## Problem to solve
The following data has a line with "SRIS, P.C. has" and a line with "Binary news network". Write out exactly those lines and all the lines between them.

### Given data ###

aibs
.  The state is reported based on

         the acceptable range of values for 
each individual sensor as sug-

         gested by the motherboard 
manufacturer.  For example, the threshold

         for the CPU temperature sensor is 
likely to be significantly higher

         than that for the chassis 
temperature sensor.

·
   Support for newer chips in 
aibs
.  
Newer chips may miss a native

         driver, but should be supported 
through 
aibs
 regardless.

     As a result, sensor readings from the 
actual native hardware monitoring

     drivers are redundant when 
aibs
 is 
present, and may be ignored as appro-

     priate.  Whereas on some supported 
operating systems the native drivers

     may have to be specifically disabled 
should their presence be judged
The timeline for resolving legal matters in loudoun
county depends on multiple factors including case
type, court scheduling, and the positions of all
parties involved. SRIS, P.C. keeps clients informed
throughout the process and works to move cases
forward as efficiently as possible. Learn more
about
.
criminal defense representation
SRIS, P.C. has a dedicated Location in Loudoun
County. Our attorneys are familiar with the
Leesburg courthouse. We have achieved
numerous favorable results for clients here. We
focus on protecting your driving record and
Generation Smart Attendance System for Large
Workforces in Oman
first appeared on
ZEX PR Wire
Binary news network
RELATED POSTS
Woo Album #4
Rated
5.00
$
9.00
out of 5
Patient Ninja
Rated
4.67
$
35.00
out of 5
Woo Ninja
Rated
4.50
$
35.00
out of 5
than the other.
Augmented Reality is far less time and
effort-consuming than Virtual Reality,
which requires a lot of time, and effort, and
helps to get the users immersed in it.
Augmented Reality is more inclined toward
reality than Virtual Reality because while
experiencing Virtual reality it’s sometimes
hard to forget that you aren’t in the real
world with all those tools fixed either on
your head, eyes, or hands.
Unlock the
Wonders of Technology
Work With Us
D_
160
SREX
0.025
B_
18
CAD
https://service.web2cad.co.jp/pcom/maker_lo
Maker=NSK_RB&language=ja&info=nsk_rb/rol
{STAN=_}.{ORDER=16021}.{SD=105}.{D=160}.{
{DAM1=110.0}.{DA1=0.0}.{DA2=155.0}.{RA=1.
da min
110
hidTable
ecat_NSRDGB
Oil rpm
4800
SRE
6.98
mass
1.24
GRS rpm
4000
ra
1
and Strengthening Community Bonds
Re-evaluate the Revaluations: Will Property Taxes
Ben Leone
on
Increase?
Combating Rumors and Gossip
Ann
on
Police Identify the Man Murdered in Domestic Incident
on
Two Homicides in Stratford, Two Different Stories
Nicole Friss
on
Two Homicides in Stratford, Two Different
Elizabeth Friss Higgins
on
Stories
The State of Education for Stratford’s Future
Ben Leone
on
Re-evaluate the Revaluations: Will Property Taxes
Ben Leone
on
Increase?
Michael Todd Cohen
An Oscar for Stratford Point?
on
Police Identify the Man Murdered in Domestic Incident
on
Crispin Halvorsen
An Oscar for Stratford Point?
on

###

## Task result
SRIS, P.C. has a dedicated Location in Loudoun
County. Our attorneys are familiar with the
Leesburg courthouse. We have achieved
numerous favorable results for clients here. We
focus on protecting your driving record and
Generation Smart Attendance System for Large
Workforces in Oman
first appeared on
ZEX PR Wire
Binary news network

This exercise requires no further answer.